DATA RECORDS:
────────

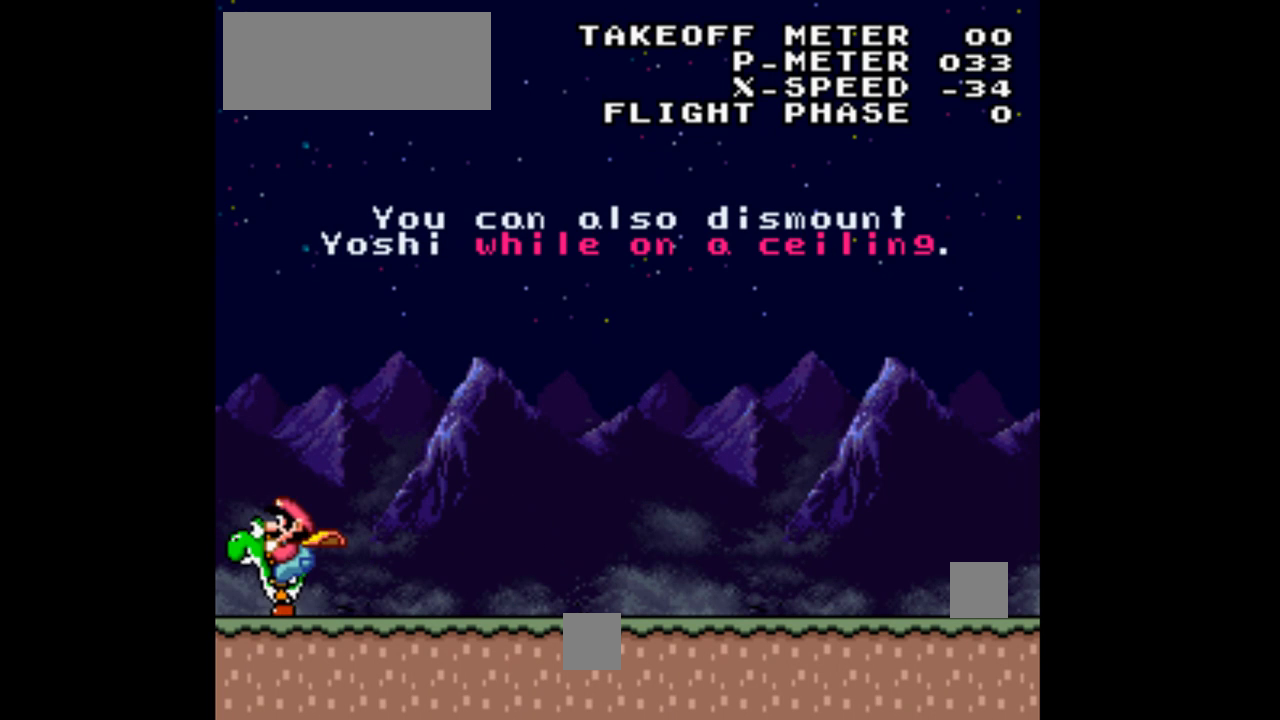
{"buttons": ["Y", "DPAD_RIGHT"], "events": [[67, "DPAD_RIGHT", "down"]]}
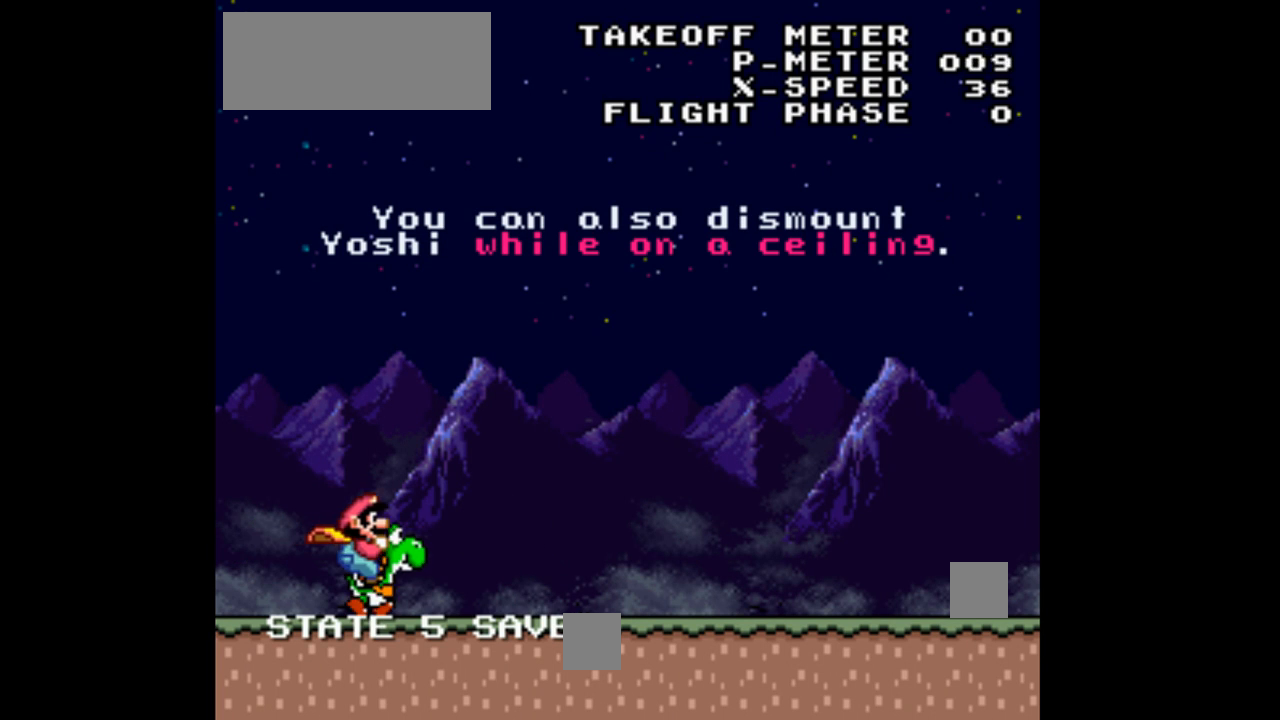
{"buttons": ["Y", "DPAD_RIGHT"], "events": []}
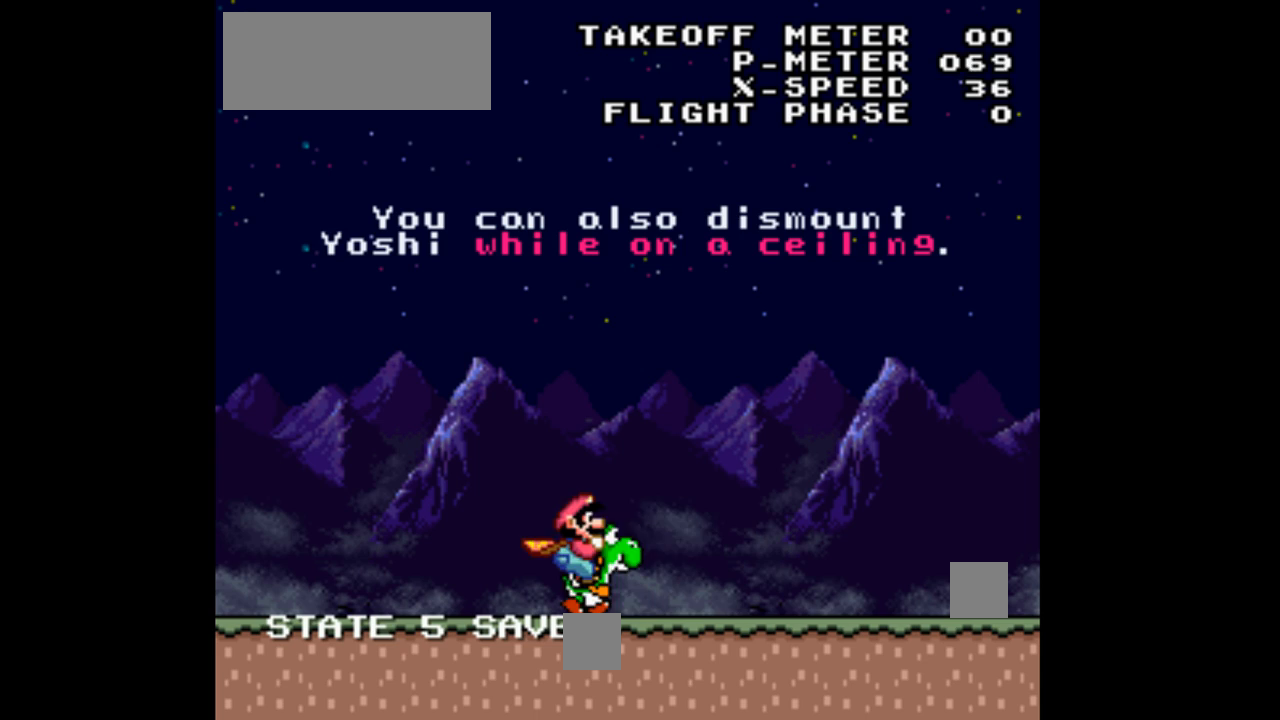
{"buttons": ["Y", "DPAD_RIGHT"], "events": []}
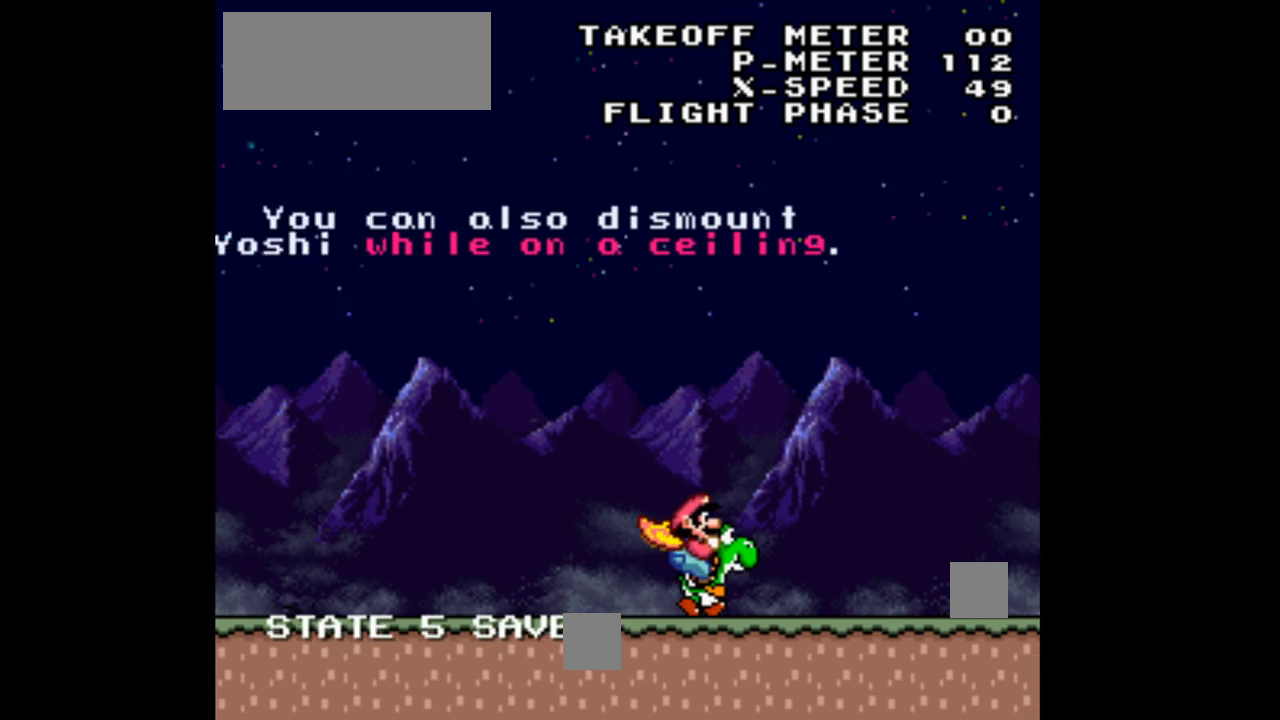
{"buttons": ["Y", "DPAD_RIGHT"], "events": []}
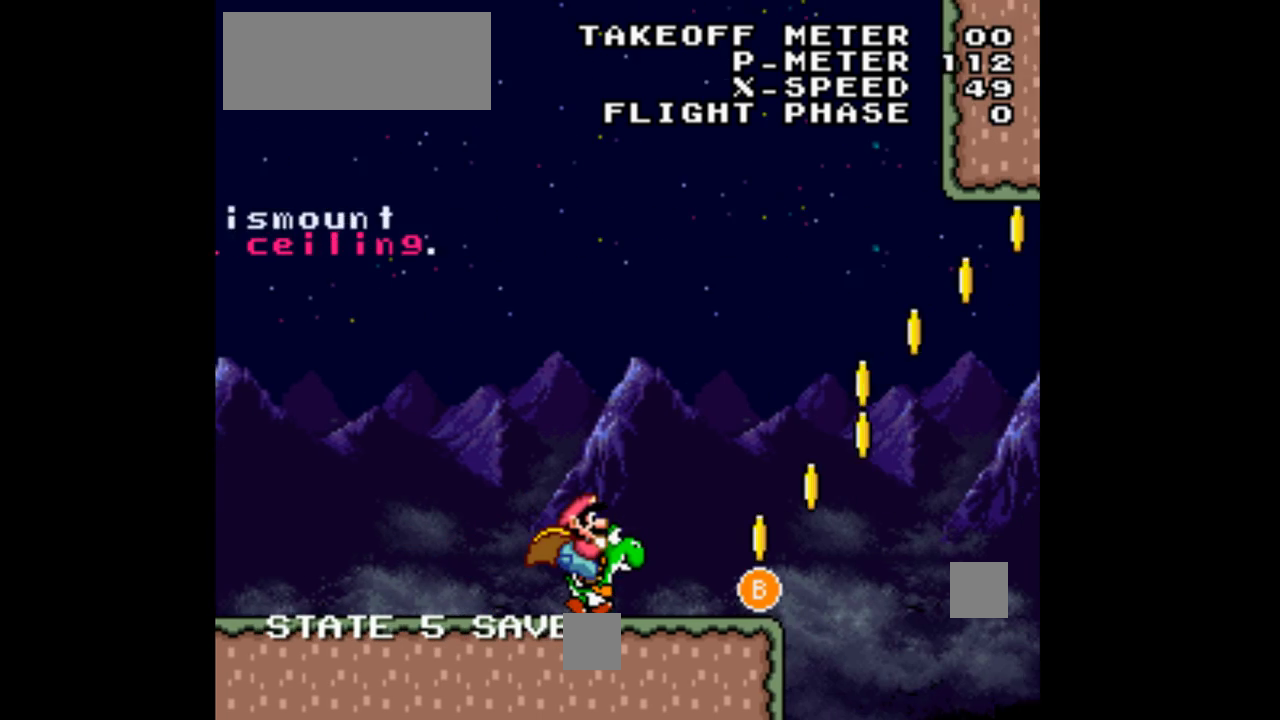
{"buttons": ["B", "Y", "DPAD_RIGHT"], "events": [[300, "B", "down"]]}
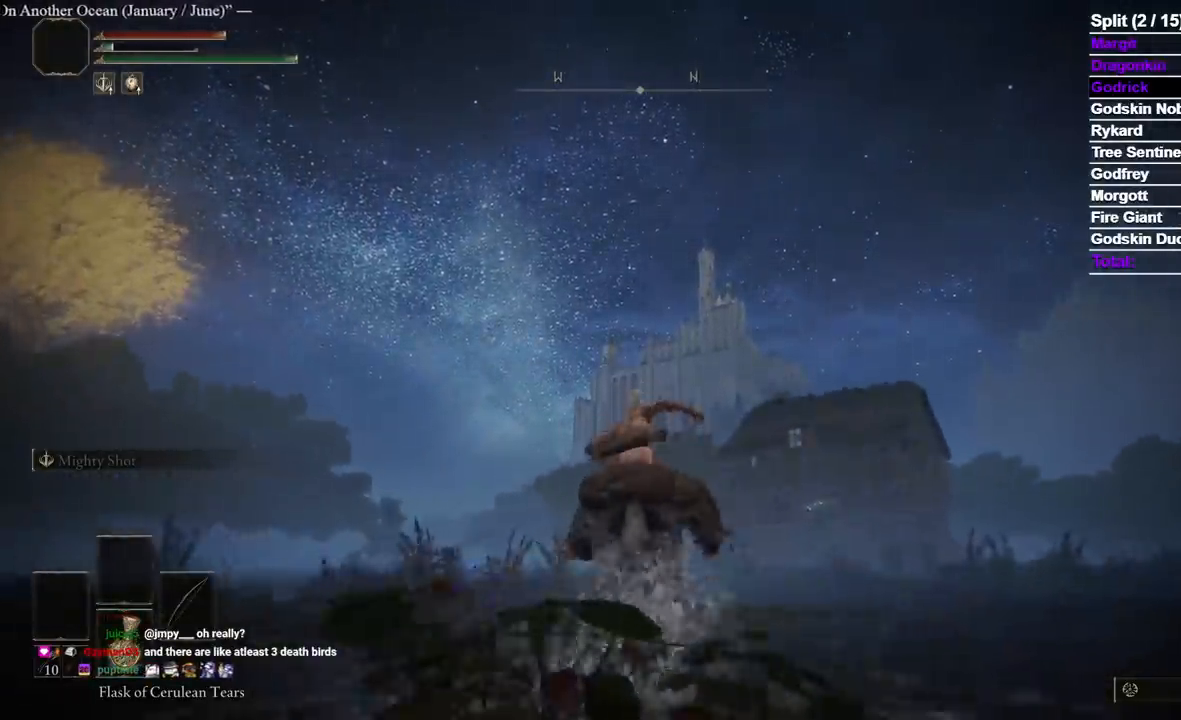
Gameplay with a controller (Xbox layout); each line is a JSON object with the inputs held at the frame after it. "events" lists button and stick changes between this image and that frame as [ms after this image, input, new state], when the widget could be followed in between.
{"buttons": [], "left_stick": "up", "right_stick": "center", "events": []}
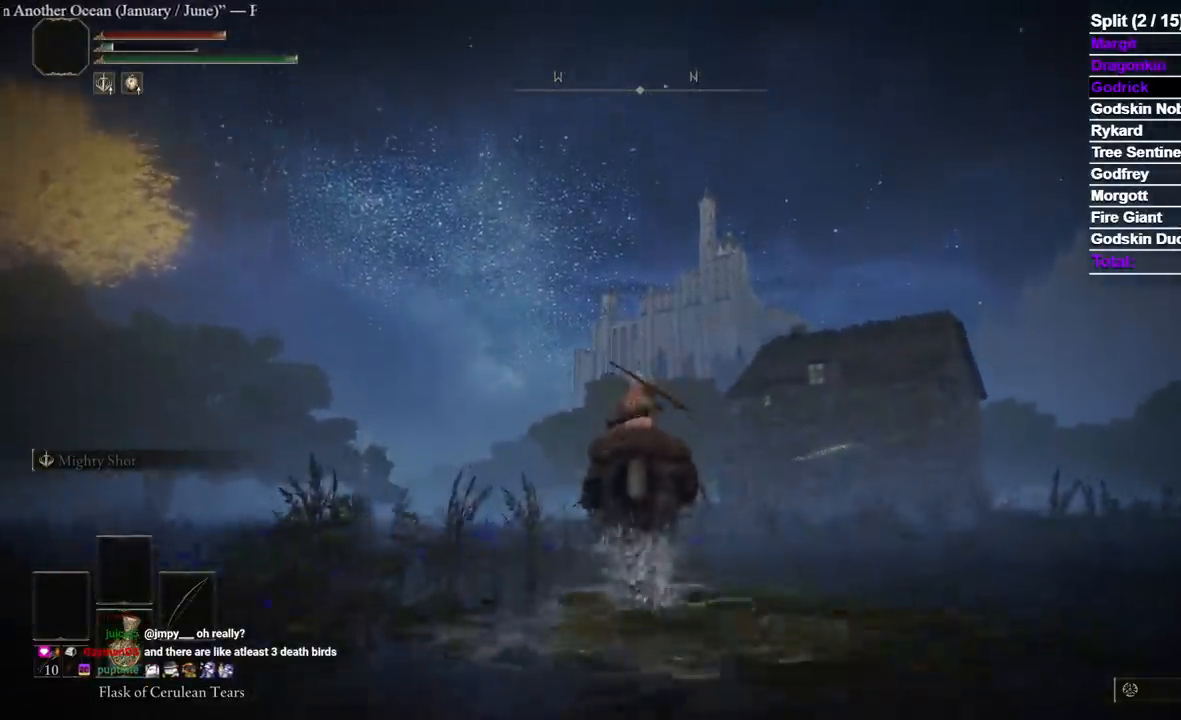
{"buttons": [], "left_stick": "up", "right_stick": "center", "events": []}
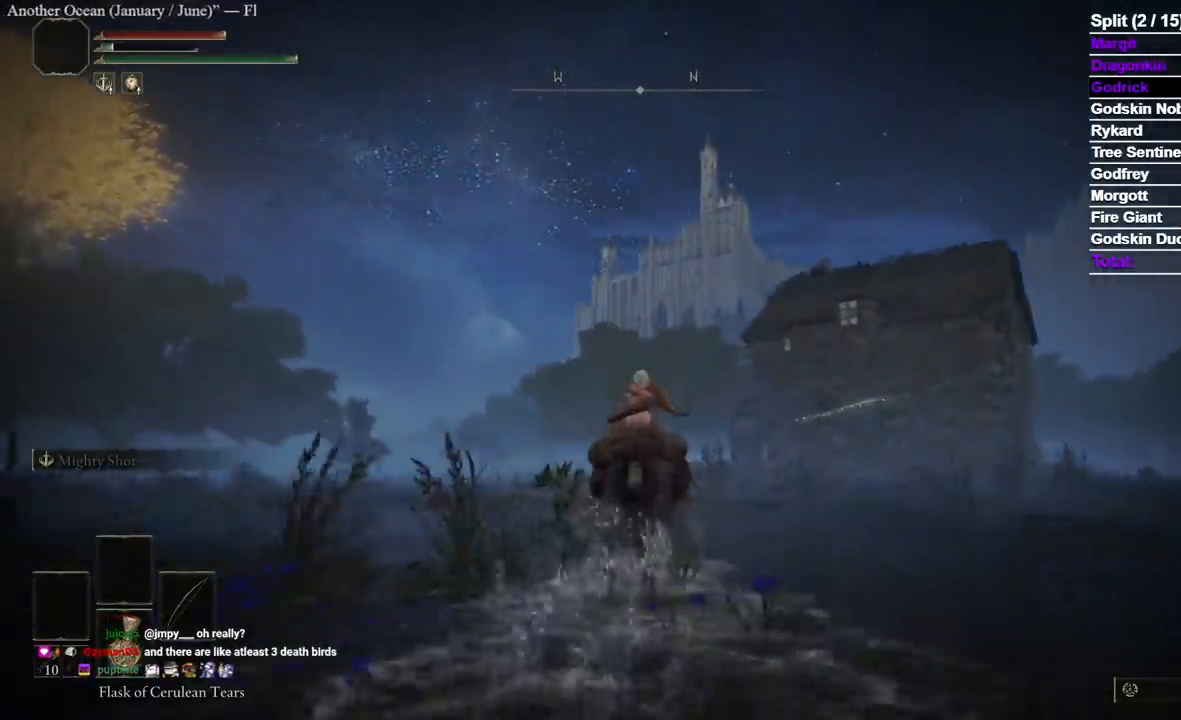
{"buttons": [], "left_stick": "up", "right_stick": "down", "events": [[400, "right_stick", "down"]]}
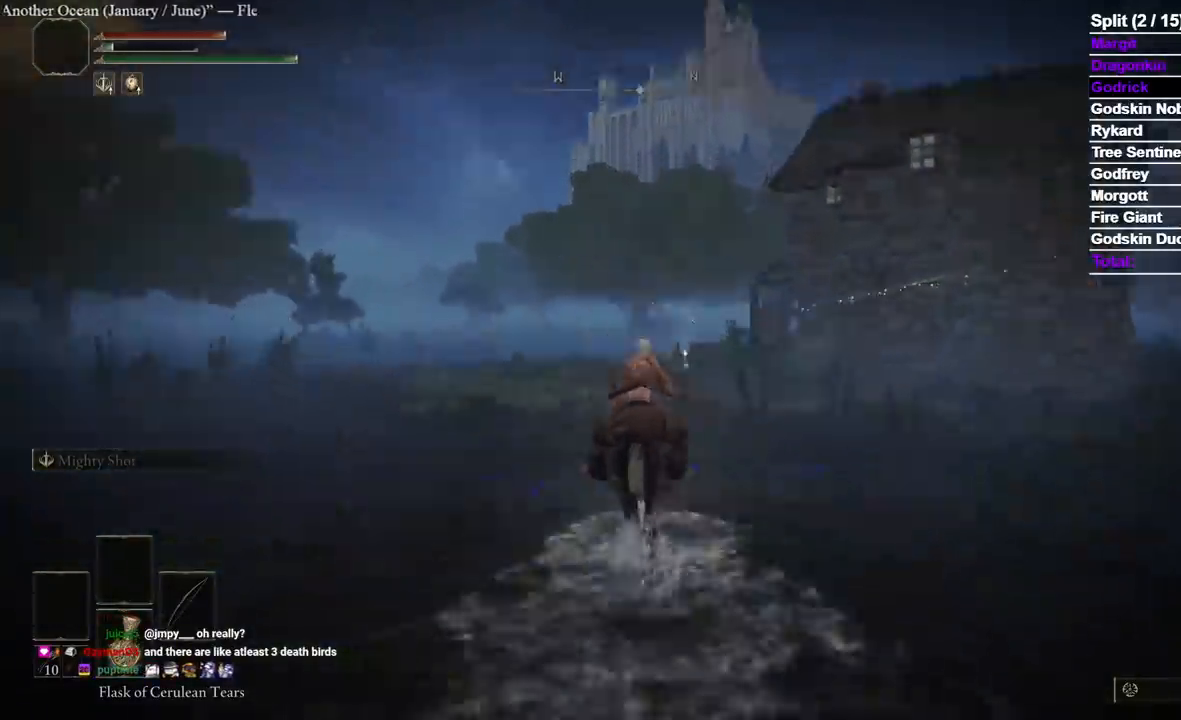
{"buttons": [], "left_stick": "up", "right_stick": "center", "events": [[17, "right_stick", "center"]]}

────────

Could you reproduce all of the material exactly? Keep the pictures out of it.

REPLY TO THE TASK:
{"buttons": ["Y", "DPAD_RIGHT"], "events": [[67, "DPAD_RIGHT", "down"]]}
{"buttons": ["Y", "DPAD_RIGHT"], "events": []}
{"buttons": ["Y", "DPAD_RIGHT"], "events": []}
{"buttons": ["Y", "DPAD_RIGHT"], "events": []}
{"buttons": ["B", "Y", "DPAD_RIGHT"], "events": [[300, "B", "down"]]}
Gameplay with a controller (Xbox layout); each line is a JSON object with the inputs held at the frame after it. "events" lists button and stick changes between this image and that frame as [ms after this image, input, new state], when the widget could be followed in between.
{"buttons": [], "left_stick": "up", "right_stick": "center", "events": []}
{"buttons": [], "left_stick": "up", "right_stick": "center", "events": []}
{"buttons": [], "left_stick": "up", "right_stick": "down", "events": [[400, "right_stick", "down"]]}
{"buttons": [], "left_stick": "up", "right_stick": "center", "events": [[17, "right_stick", "center"]]}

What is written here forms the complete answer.